GMcloser安装及使用
GMcloser, a tool that accurately closes genomic gaps with a preassembled contig set or a long read set (i.e., error-corrected PacBio reads).
PS:本文采用conda安装,官方手册Manual_GMcloser.pdf在官网安装包里,详细信息参见手册。官网地址:GMcloser安装包
一、gmcloser安装及使用
#conda创建一个新环境
conda create -n gmcloser
#依赖包安装
conda install -c bioconda blast+
conda install -c bioconda bowtie2
conda install -c bioconda yass
#安装gmcloser
conda install -c bioconda gmcloser
#测试,显示文档安装成功
gmcloser -h
二、测试demo
#Gap closing in rice scaffolds (scaf.fa) with a contig set (contig.fa)
gmcloser -t <scaf.fa> -q <contig.fa> -r <pe_read_1.fq pe_read_2.fq> -p <out1> -l 100 -i 500 -d 50 -c -n 20
#Gap closing with pre-existing alignment files(sam文件)
gmcloser -t <scaf.fa> -q <contig.fa> -p out2 -a align1.coords -st <align.t1.sam align.t2.sam> -sq <align.q1.sam align.q2.sam> -l 100 -i 500 -d 50 -c -n 12
#Gap closing with error-corrected PacBio reads (e.g., 6x coverage)
gmcloser -t <scaf.fa> -q <read.fa> -lr -it 3 -mq 2 -p <out3> -l 100 -i 500 -d 50 -c -n 12
#主要参数说明
-t input target scaffold fasta file
-q input query fasta file of a contig or long read set (if long reads are used, -lr option must be specified)
-r space-separated list of fastq or fasta files of paired-end reads (e.g., -r read_pe1.fq read_pe2.fq) [gzip compressed files (*.gz) are acceptable]

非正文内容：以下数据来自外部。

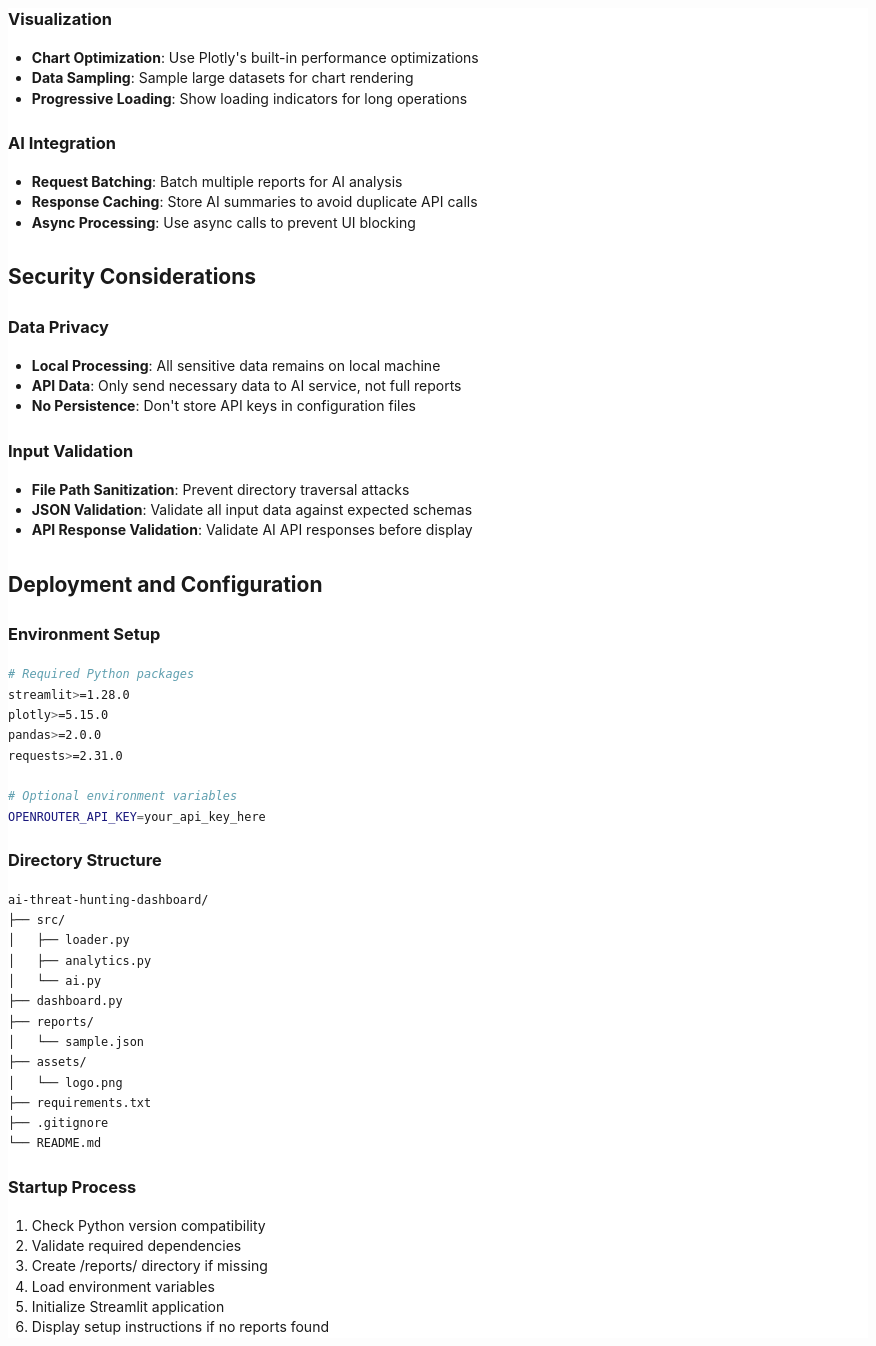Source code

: ### Visualization
- **Chart Optimization**: Use Plotly's built-in performance optimizations
- **Data Sampling**: Sample large datasets for chart rendering
- **Progressive Loading**: Show loading indicators for long operations

### AI Integration
- **Request Batching**: Batch multiple reports for AI analysis
- **Response Caching**: Store AI summaries to avoid duplicate API calls
- **Async Processing**: Use async calls to prevent UI blocking

## Security Considerations

### Data Privacy
- **Local Processing**: All sensitive data remains on local machine
- **API Data**: Only send necessary data to AI service, not full reports
- **No Persistence**: Don't store API keys in configuration files

### Input Validation
- **File Path Sanitization**: Prevent directory traversal attacks
- **JSON Validation**: Validate all input data against expected schemas
- **API Response Validation**: Validate AI API responses before display

## Deployment and Configuration

### Environment Setup
```bash
# Required Python packages
streamlit>=1.28.0
plotly>=5.15.0
pandas>=2.0.0
requests>=2.31.0

# Optional environment variables
OPENROUTER_API_KEY=your_api_key_here
```

### Directory Structure
```
ai-threat-hunting-dashboard/
├── src/
│   ├── loader.py
│   ├── analytics.py
│   └── ai.py
├── dashboard.py
├── reports/
│   └── sample.json
├── assets/
│   └── logo.png
├── requirements.txt
├── .gitignore
└── README.md
```

### Startup Process
1. Check Python version compatibility
2. Validate required dependencies
3. Create /reports/ directory if missing
4. Load environment variables
5. Initialize Streamlit application
6. Display setup instructions if no reports found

-l read length of the paired-end reads specified with the ‒r, -st, -sq, or ‒sd option (mean read length if read lengths are variable)
-i average insert size of paired-end reads. INT must be > read_len and < 20001. [default: 400]

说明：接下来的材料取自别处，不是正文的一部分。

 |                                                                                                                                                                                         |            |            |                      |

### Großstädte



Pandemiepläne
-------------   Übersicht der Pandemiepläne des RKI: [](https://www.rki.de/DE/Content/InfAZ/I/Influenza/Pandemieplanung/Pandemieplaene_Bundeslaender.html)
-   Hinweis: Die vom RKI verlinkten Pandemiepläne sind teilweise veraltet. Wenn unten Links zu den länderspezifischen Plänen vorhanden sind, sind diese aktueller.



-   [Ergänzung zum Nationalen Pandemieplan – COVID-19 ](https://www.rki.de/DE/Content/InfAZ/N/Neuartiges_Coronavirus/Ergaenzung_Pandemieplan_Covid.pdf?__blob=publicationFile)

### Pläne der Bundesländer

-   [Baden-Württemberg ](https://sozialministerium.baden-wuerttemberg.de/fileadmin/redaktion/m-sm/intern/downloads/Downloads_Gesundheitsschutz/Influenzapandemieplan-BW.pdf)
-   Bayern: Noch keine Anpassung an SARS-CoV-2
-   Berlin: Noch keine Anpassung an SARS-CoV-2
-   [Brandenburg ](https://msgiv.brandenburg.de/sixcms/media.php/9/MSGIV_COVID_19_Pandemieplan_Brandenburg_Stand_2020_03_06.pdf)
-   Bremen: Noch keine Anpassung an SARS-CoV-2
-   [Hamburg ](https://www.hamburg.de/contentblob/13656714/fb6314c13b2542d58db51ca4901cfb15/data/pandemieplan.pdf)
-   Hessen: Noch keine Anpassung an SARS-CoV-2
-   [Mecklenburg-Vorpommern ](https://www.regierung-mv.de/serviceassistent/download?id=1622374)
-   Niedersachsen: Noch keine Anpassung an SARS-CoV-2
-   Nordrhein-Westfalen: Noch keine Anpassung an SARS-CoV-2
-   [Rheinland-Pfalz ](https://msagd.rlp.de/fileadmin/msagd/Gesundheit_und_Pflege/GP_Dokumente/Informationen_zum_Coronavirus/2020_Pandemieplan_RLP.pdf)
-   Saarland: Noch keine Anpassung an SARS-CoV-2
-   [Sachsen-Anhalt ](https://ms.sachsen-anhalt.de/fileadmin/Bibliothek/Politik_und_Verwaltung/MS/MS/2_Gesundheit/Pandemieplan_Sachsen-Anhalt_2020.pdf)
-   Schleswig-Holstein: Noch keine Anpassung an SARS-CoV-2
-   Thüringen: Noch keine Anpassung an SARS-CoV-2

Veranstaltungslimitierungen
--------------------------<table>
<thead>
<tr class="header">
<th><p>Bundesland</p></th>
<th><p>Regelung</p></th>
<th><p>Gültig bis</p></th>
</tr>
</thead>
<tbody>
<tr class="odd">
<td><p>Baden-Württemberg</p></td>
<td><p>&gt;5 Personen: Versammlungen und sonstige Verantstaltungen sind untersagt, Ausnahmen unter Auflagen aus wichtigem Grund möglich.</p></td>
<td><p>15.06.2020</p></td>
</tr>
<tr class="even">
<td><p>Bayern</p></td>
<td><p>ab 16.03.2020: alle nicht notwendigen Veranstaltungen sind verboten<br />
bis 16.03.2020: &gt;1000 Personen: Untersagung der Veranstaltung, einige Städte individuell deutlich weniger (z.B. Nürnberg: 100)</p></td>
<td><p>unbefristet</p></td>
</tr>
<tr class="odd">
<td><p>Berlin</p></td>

-d standard deviation of insert sizes of paired-end reads [default: 40]
-c connect between gap-encompassing subcontig pairs with their original (not merged with query contigs) termini [default: false]
-n number of threads (for machines with multiple processors), allows all the alignment processes to be performed in parallel [default: 5]
-LR query sequence file is a fasta file of long reads [default: false] (this option must be specified when a long-read set is used. If PacBio reads are used, they must be error-corrected)
-it number of iterations [default: 3]
-p prefix name of output files to be output in the working directory (must not contain directory names)
三、实战
策略I: Gap filling use hifi-reads
#准备数据到工作目录下/home/liuxin/DATA/cbp_data
组装草图位置:</home/liuxin/DATA/cbp_data/Cbp.LG.fasta>
hifi-reads位置:</home/liuxin/DATA/cbp_data/cbp.css.fasta>
二代reads位置:</home/liuxin/DATA/cbp_data/D2124163A_122_1.fq.gz /home/liuxin/DATA/cbp_data/D2124163A_122_2.fq.gz>
#进入工作目录
cd /home/liuxin/DATA/cbp_data
#开始运行
nohup gmcloser -LR -t Cbp.LG.fasta -q cbp.ccs.fasta -r D2124163A_122_1.fq.gz D2124163A_122_2.fq.gz -l 250 -i 400 -d 40 -it 3 -c -n 20 -p hifi_fill_outfile &
#结果将生成在hifi_fill_outfiile文件夹中,以.gapclosed.fa形式出现。此外,还包括一些统计输出文件,具体查看手册。
策略II: Gap filling use ONT reads
待策略I完成再考虑补充
四、结果评估
#使用gmvalue中的subcon进行评估结果。
mkdir eval
cd eval
gmvalue subcon -r Cbp.LG.fasta -q hifi_fill_outfile.gapclosed.fa -p Cbp.gapclosed
#几分钟后可以产生统计信息,Cbp.gapclosed.stat.txt中可以查看补洞数量,错误补洞情况等。
参考文献
Kosugi S, Hirakawa H, Tabata S. GMcloser: closing gaps in assemblies accurately with a likelihood-based selection of contig or long-read alignments. Bioinformatics. 2015 Dec 1;31(23):3733-41. doi: 10.1093/bioinformatics/btv465. Epub 2015 Aug 10. PMID: 26261222.